Best for: Development, testing, personal use.

Terminal window
git clone https://github.com/sverm-ai/sverm.git # repo coming soon
cd sverm
docker-compose up -d

This starts:

  • The orchestrator (FastAPI)
  • One worker (runs agents)
  • Redis (message bus + memory)
# docker-compose.yml (included in the repo)
services:
redis:
image: redis:7-alpine
ports: ["6379:6379"]
orchestrator:
build: ./orchestrator
ports: ["8100:8100"]
environment:
- REDIS_URL=redis://redis:6379
- DEEPSEEK_API_KEY=${DEEPSEEK_API_KEY}
depends_on: [redis]
worker:
build: ./worker
environment:
- REDIS_URL=redis://redis:6379
- DEEPSEEK_API_KEY=${DEEPSEEK_API_KEY}
depends_on: [redis]
deploy:
replicas: 2

Limitations: No auto-scaling, no redundancy, one machine.


Best for: A small team, moderate usage (~50 swarms/day).

SpecMinimumRecommended
vCPU24
RAM4 GB8 GB
Disk20 GB40 GB
Cost~€4/mnd~€15/mnd

Good providers: Hetzner, DigitalOcean, Vultr, Scaleway.

Terminal window
# 1. SSH in and install Docker
curl -fsSL https://get.docker.com | sh
# 2. Clone and start
git clone https://github.com/sverm-ai/sverm.git # repo coming soon
cd sverm
cp .env.example .env
# Edit .env with your API keys
nano .env
# 3. Launch
docker-compose up -d
# 4. Set up nginx + certbot for HTTPS
sudo apt install nginx certbot python3-certbot-nginx
sudo certbot --nginx -d your-domain.com

Your swarm is now accessible at https://your-domain.com.
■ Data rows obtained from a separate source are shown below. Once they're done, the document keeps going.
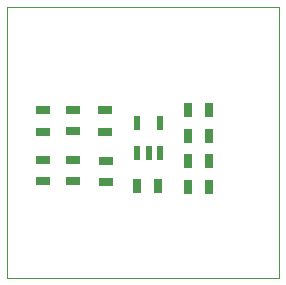
<source format=gbp>
G75*
%MOIN*%
%OFA0B0*%
%FSLAX25Y25*%
%IPPOS*%
%LPD*%
%AMOC8*
5,1,8,0,0,1.08239X$1,22.5*
%
%ADD10C,0.00000*%
%ADD11R,0.03150X0.04724*%
%ADD12R,0.02165X0.04724*%
%ADD13R,0.04724X0.03150*%
D10*
X0007600Y0009100D02*
X0098301Y0009100D01*
X0098301Y0099561D01*
X0007600Y0099561D01*
X0007600Y0009100D01*
D11*
X0051057Y0040000D03*
X0058143Y0040000D03*
X0068057Y0039600D03*
X0075143Y0039600D03*
X0075043Y0048300D03*
X0067957Y0048300D03*
X0068057Y0056600D03*
X0075143Y0056600D03*
X0075043Y0065100D03*
X0067957Y0065100D03*
D12*
X0058640Y0060919D03*
X0051160Y0060919D03*
X0051160Y0050681D03*
X0054900Y0050681D03*
X0058640Y0050681D03*
D13*
X0040600Y0048143D03*
X0040600Y0041057D03*
X0029600Y0041557D03*
X0029600Y0048643D03*
X0029600Y0058057D03*
X0029600Y0065143D03*
X0019700Y0065043D03*
X0019700Y0057957D03*
X0019600Y0048643D03*
X0019600Y0041557D03*
X0040300Y0057957D03*
X0040300Y0065043D03*
M02*

</source>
Place this behind sverm.dev or your own domain.


Terminal window
railway init
railway up

Railway auto-detects the Dockerfile and provisions Redis.

Terminal window
fly launch
fly secrets set DEEPSEEK_API_KEY=sk-...
fly deploy
fly redis create # Managed Redis

Best for: Fast setup, no server management, good free tiers.


Best for: Production, 100+ concurrent swarms, multi-region.
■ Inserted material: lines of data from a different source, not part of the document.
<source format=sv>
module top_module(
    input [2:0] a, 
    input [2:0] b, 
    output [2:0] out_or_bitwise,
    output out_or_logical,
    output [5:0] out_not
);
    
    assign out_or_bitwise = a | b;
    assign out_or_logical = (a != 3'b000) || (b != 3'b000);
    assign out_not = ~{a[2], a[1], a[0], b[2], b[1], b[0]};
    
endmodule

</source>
Helm charts will be available at:

Terminal window
helm repo add sverm https://charts.sverm.dev # coming soon
helm install sverm sverm/sverm \
--set apiKey.deepseek=sk-... \
--set apiKey.openai=sk-... \
--set worker.replicas=8 \
--set redis.mode=cluster

The worker pods are stateless and scale horizontally based on queue depth:

values.yaml
worker:
replicas: 4
autoscaling:
enabled: true
minReplicas: 4
maxReplicas: 40
targetQueueDepth: 10

When the Redis Stream queue exceeds 10 pending messages, Kubernetes adds more workers. When the queue empties, it scales back down.
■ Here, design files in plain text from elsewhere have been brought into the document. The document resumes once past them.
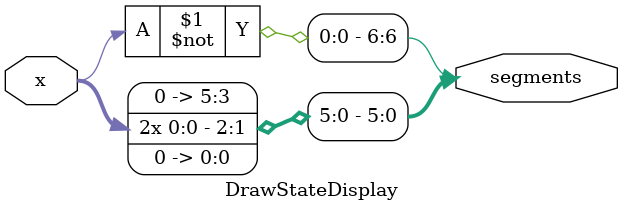
<source format=v>
module DrawStateDisplay(x,segments);
	input x;
	output [6:0] segments;
	
	assign segments[0] = 1'b0;
	assign segments[1] = x;
	assign segments[2] = x;
	assign segments[3] = 1'b0;
	assign segments[4] = 1'b0;
	assign segments[5] = 1'b0;
	assign segments[6] = ~x;

endmodule
</source>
The Helm chart includes Prometheus metrics and Grafana dashboards:

Worker metrics:
- Agents active
- Queue depth
- Messages processed/sec
- Average latency per agent
Cost metrics:
- Spend per hour/day/month
- Spend by model
- Spend by swarm type
- Cache hit rate

┌──────────────┐
│ Redis │
│ Streams │ ← Message bus
└──────┬───────┘
┌────────────────┼────────────────┐
│ │ │
┌────▼─────┐ ┌────▼─────┐ ┌────▼─────┐
│ Worker 1 │ │ Worker 2 │ │ Worker N │
│ 4 agents │ │ 4 agents │ │ 4 agents │
└──────────┘ └──────────┘ └──────────┘
All workers are stateless. Scale by adding more.